Co-rank $1$ Arithmetic Siegel--Weil II: Local Archimedean

TL;DR

This paper proves the key Archimedean local theorem for the arithmetic Siegel--Weil formula in co-rank 1, relating Green currents and derivatives of local Whittaker functions, advancing the understanding of special cycles on unitary Shimura varieties.

Contribution

It formulates and proves the Archimedean local theorem crucial for the arithmetic Siegel--Weil formula in the co-rank 1 case, introducing a new limiting method for Archimedean analysis.

Findings

Established the Archimedean local theorem for the arithmetic Siegel--Weil formula.
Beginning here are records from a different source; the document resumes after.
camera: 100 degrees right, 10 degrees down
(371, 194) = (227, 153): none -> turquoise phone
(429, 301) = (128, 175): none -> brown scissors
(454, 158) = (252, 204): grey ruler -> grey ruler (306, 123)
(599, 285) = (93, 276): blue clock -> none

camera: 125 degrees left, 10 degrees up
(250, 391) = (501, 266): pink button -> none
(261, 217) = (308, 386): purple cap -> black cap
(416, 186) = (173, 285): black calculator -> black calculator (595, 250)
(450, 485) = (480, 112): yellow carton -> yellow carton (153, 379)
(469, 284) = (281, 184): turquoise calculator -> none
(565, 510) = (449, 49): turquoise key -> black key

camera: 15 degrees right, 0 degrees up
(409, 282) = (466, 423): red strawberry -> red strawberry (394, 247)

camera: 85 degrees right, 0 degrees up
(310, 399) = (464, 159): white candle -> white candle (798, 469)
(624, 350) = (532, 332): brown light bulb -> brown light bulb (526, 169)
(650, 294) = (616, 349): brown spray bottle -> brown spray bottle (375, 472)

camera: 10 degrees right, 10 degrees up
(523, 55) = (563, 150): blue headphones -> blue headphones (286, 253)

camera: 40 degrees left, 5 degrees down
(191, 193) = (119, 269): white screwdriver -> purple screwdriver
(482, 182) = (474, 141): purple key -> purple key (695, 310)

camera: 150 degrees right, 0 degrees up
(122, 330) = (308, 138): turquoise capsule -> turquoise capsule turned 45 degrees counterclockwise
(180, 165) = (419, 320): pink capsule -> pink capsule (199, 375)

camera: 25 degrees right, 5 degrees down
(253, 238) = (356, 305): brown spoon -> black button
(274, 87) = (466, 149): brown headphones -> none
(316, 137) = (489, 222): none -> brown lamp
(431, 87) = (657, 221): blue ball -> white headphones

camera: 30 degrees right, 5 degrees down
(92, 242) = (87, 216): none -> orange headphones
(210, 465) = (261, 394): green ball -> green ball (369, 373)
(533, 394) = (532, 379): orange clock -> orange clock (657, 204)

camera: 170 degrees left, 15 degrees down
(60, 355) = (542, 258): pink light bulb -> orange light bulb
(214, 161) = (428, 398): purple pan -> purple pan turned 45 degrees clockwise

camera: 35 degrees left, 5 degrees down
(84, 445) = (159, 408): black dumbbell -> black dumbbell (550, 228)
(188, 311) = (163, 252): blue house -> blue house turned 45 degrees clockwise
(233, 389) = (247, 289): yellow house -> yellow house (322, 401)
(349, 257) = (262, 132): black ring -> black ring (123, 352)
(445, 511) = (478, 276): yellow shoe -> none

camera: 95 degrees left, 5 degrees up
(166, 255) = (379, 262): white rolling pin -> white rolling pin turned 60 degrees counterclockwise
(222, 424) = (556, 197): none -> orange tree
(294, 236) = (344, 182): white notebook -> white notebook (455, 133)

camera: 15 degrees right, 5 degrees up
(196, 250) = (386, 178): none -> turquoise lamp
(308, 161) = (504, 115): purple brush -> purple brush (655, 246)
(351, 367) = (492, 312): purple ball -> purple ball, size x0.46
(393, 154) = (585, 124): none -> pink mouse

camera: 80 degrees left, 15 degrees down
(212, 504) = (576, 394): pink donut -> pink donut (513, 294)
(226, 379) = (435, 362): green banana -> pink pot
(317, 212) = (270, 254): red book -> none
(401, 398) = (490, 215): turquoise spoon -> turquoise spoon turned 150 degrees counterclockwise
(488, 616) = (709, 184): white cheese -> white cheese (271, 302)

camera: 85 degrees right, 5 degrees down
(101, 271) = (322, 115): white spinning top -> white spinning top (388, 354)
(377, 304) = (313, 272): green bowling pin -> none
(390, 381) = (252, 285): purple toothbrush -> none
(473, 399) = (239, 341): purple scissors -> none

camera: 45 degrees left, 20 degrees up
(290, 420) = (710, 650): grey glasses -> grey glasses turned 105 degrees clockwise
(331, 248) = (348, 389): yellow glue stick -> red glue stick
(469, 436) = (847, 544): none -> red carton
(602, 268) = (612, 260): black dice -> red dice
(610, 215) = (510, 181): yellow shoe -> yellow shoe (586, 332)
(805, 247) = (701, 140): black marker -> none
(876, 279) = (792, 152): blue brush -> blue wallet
Proved an Archimedean local arithmetic Siegel--Weil formula relating Green currents and derivatives of Whittaker functions.

Developed a new limiting method parallel to non-Archimedean strategies.

Abstract

This is the second in a sequence of four papers, where we prove the arithmetic Siegel--Weil formula in co-rank $1$ for Kudla--Rapoport special cycles on exotic smooth integral models of unitary Shimura varieties of arbitrarily large even arithmetic dimension. Our arithmetic Siegel--Weil formula implies that degrees of Kudla--Rapoport arithmetic special $1$-cycles are encoded in the first derivatives of unitary Eisenstein series Fourier coefficients. In this paper, we formulate and prove the key Archimedean local theorem. In the case of purely Archimedean intersection numbers, we also prove an Archimedean local arithmetic Siegel--Weil formula, relating Green currents of arbitrary degree and off-central derivatives of local Whittaker functions. The crucial input is a new limiting method, which is structurally parallel to our strategy at non-Archimedean places.